Arrange every line of text in the data below as a JSON list of strings, with one string per line and blank lines left out. Leave the pictures out of the answer.

═════ DATA FOR PROCESSING ═════

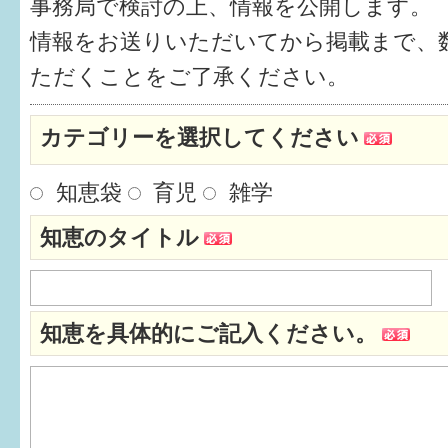
事務局で検討の上、情報を公開します。
健診・予防接種
情報をお送りいただいてから掲載まで、
仲間づくり・遊び場
ただくことをご了承ください。
子どもを預けたい
カテゴリーを選択してください
入園・入学
知恵袋
育児
雑学
相談したい
知恵のタイトル
さまざまな支援
子育てカレンダー
知恵を具体的にご記入ください。
妊娠
出産〜3か月
3か月〜6か月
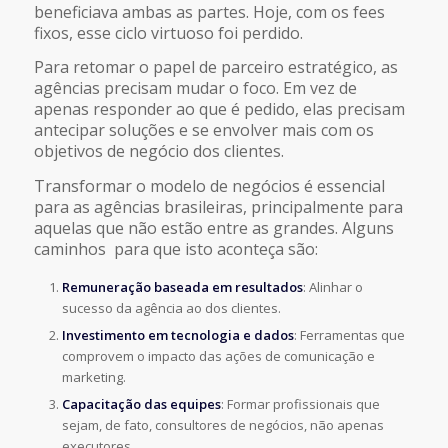
beneficiava ambas as partes. Hoje, com os fees
fixos, esse ciclo virtuoso foi perdido.
Para retomar o papel de parceiro estratégico, as
agências precisam mudar o foco. Em vez de
apenas responder ao que é pedido, elas precisam
antecipar soluções e se envolver mais com os
objetivos de negócio dos clientes.
Transformar o modelo de negócios é essencial
para as agências brasileiras, principalmente para
aquelas que não estão entre as grandes. Alguns
caminhos para que isto aconteça são:
Remuneração baseada em resultados
: Alinhar o
sucesso da agência ao dos clientes.
Investimento em tecnologia e dados
: Ferramentas que
comprovem o impacto das ações de comunicação e
marketing.
Capacitação das equipes
: Formar profissionais que
sejam, de fato, consultores de negócios, não apenas
executores.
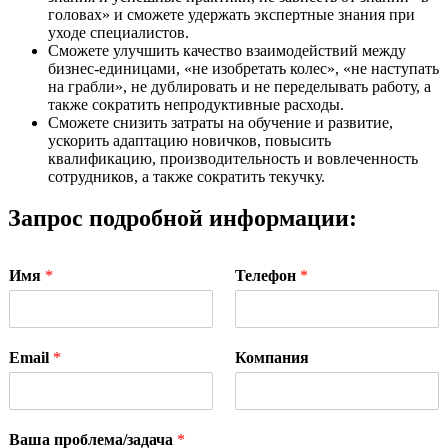
головах» и сможете удержать экспертные знания при
уходе специалистов.
Сможете улучшить качество взаимодействий между
бизнес-единицами, «не изобретать колес», «не наступать
на грабли», не дублировать и не переделывать работу, а
также сократить непродуктивные расходы.
Сможете снизить затраты на обучение и развитие,
ускорить адаптацию новичков, повысить
квалификацию, производительность и вовлеченность
сотрудников, а также сократить текучку.
Запрос подробной информации:
Имя
*
Телефон
*
Email
*
Компания
Ваша проблема/задача
*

═════

RESULT OF THE TASK:
[
  "事務局で検討の上、情報を公開します。",
  "健診・予防接種",
  "情報をお送りいただいてから掲載まで、",
  "仲間づくり・遊び場",
  "ただくことをご了承ください。",
  "子どもを預けたい",
  "カテゴリーを選択してください",
  "入園・入学",
  "知恵袋",
  "育児",
  "雑学",
  "相談したい",
  "知恵のタイトル",
  "さまざまな支援",
  "子育てカレンダー",
  "知恵を具体的にご記入ください。",
  "妊娠",
  "出産〜3か月",
  "3か月〜6か月",
  "beneficiava ambas as partes. Hoje, com os fees",
  "fixos, esse ciclo virtuoso foi perdido.",
  "Para retomar o papel de parceiro estratégico, as",
  "agências precisam mudar o foco. Em vez de",
  "apenas responder ao que é pedido, elas precisam",
  "antecipar soluções e se envolver mais com os",
  "objetivos de negócio dos clientes.",
  "Transformar o modelo de negócios é essencial",
  "para as agências brasileiras, principalmente para",
  "aquelas que não estão entre as grandes. Alguns",
  "caminhos para que isto aconteça são:",
  "Remuneração baseada em resultados",
  ": Alinhar o",
  "sucesso da agência ao dos clientes.",
  "Investimento em tecnologia e dados",
  ": Ferramentas que",
  "comprovem o impacto das ações de comunicação e",
  "marketing.",
  "Capacitação das equipes",
  ": Formar profissionais que",
  "sejam, de fato, consultores de negócios, não apenas",
  "executores.",
  "головах» и сможете удержать экспертные знания при",
  "уходе специалистов.",
  "Сможете улучшить качество взаимодействий между",
  "бизнес-единицами, «не изобретать колес», «не наступать",
  "на грабли», не дублировать и не переделывать работу, а",
  "также сократить непродуктивные расходы.",
  "Сможете снизить затраты на обучение и развитие,",
  "ускорить адаптацию новичков, повысить",
  "квалификацию, производительность и вовлеченность",
  "сотрудников, а также сократить текучку.",
  "Запрос подробной информации:",
  "Имя",
  "*",
  "Телефон",
  "*",
  "Email",
  "*",
  "Компания",
  "Ваша проблема/задача",
  "*"
]